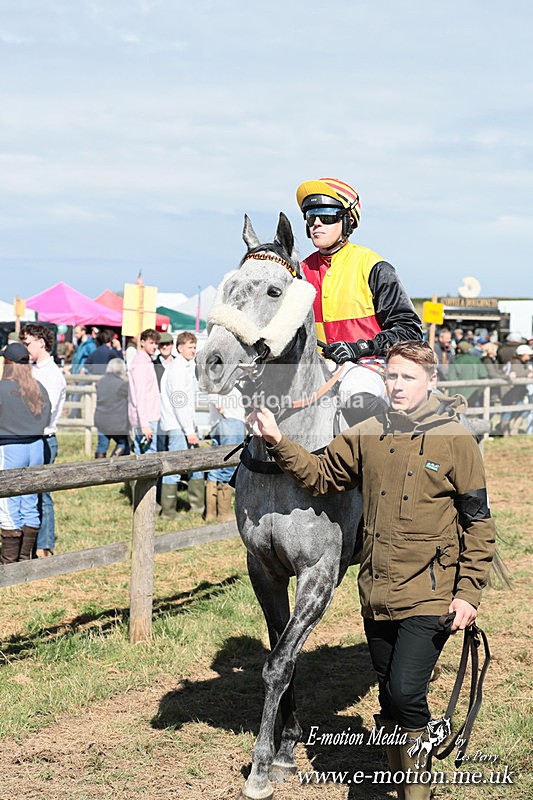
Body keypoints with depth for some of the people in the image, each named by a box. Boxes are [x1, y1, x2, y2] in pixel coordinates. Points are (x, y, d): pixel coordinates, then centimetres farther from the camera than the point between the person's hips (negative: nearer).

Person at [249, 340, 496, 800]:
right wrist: (278, 443, 0)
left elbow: (478, 524, -4)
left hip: (429, 595, -5)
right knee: (390, 697, 14)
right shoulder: (367, 437, 6)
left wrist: (468, 593, -9)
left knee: (406, 693, -15)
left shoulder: (455, 441, -6)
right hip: (376, 593, 5)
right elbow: (320, 474, 16)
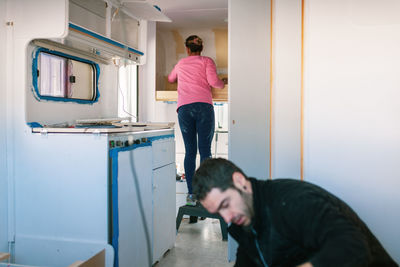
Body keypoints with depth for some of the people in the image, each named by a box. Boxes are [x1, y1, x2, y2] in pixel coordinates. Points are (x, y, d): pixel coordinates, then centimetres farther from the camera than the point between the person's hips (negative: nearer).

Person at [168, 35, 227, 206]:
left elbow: (170, 79, 44)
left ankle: (191, 194, 1)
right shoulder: (207, 61, 14)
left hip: (184, 108, 2)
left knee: (190, 152, 3)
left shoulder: (181, 64, 25)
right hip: (204, 106, -2)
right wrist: (224, 83, 18)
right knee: (205, 150, -2)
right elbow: (213, 81, -3)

* * *

-- Task description --
Could you restate every entry above word for word, leaving out the pictures?

-- Finished exercise --
Body keypoints with depth for some of the people in the image, each named by a box. Boxes are [x1, y1, x2, y2] in pixel coordinates. Points are (x, y, d): pixel coordinates, then centimetres farther from the camera than the point between the person's hips (negative: nearer).

Person at [249, 340, 496, 800]:
right wrist: (278, 443, 0)
left elbow: (478, 524, -4)
left hip: (429, 595, -5)
right knee: (390, 697, 14)
right shoulder: (367, 437, 6)
left wrist: (468, 593, -9)
left knee: (406, 693, -15)
left shoulder: (455, 441, -6)
right hip: (376, 593, 5)
right elbow: (320, 474, 16)
Body keypoints with depth for some of the people in the image, each named by a box. Boxes are [x1, y1, x2, y2] in pixel coordinates. Points are (x, y, d): pixel coordinates, then centimetres farther from the camera than the point between the person's hips (negative: nearer).

Person at [168, 35, 227, 206]:
left elbow: (170, 79, 44)
left ankle: (191, 194, 1)
right shoulder: (207, 61, 14)
left hip: (184, 108, 2)
left knee: (190, 152, 3)
left shoulder: (181, 64, 25)
right hip: (204, 106, -2)
right wrist: (224, 83, 18)
right knee: (205, 150, -2)
right elbow: (213, 81, -3)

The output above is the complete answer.